A new format has been adopted to provide a different perspective on the geology of Scotland. A brief Introduction is followed by a chapter outlining some of the important historical aspects that in the 19th century placed Scottish geologists at the forefront of a new science.
Scotland is constructed from a number of terranes that finally combined in roughly their present positions prior to about 410 million years ago. Thus the geology of each terrane is described up to the time of amalgamation, providing chapters on the Southern Uplands, Midland Valley, Northern Highland, Grampian and Hebridean terranes. At the end of this section, a brief synthesis summarizes the events that resulted in the amalgamation of the various terranes into the present configuration.

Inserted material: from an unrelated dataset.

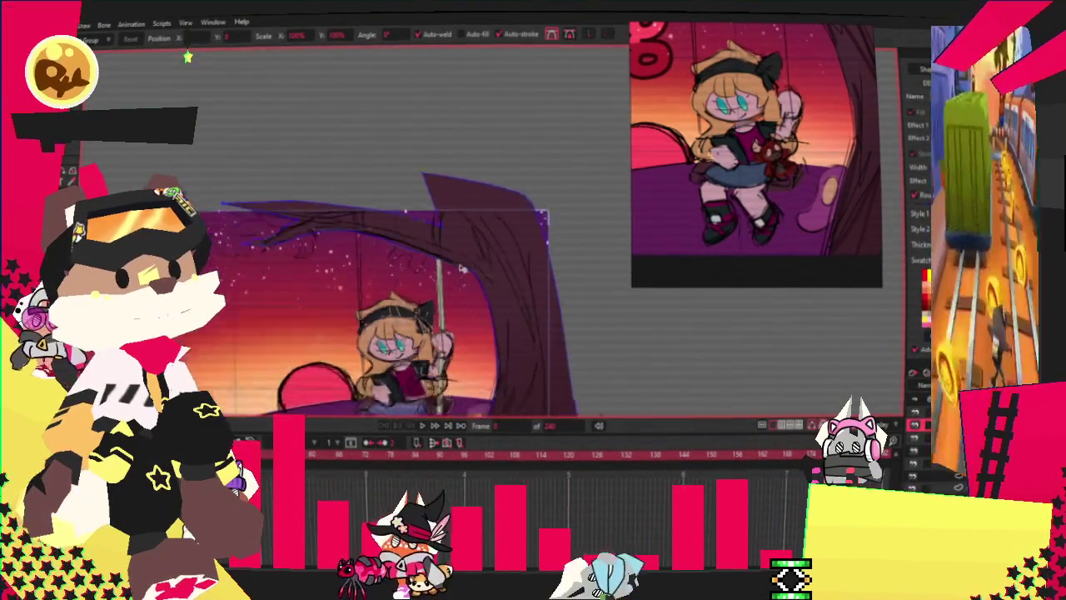
{"action": "scroll", "coordinate": [447, 270], "scroll_direction": "up", "scroll_amount": 3}
{"action": "scroll", "coordinate": [454, 216], "scroll_direction": "down", "scroll_amount": 3}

Traditional practice is followed in the description of the Old Red Sandstone, Carboniferous, Permo-Trias, Jurassic, Cretaceous, Tertiary and Quaternary strata. A separate chapter covers Tertiary igneous rocks. An attempt is made to tell the story of the geological evolution of Scotland, rather than catalogue all areas and formations. Priority is given to the onshore geology, encouraging the reader to go into the field and visit some of the world-class geology on show in Scotland. The chapters are broadly-based, attempting to integrate the sedimentary and igneous histories, and summarize changes in palaeogeography and palaeoenvironments.
Economic aspects are covered with chapters on Metalliferous Minerals, Bulk Resources, Coal and Hydrocarbons. A new departure is a chapter on aspects of Environmental Geology and sustainability.
Additionally, this publication contains a colour section of 32 plates, illustrating aspects of Scottish Geology, as well as a coloured geological map of Scotland.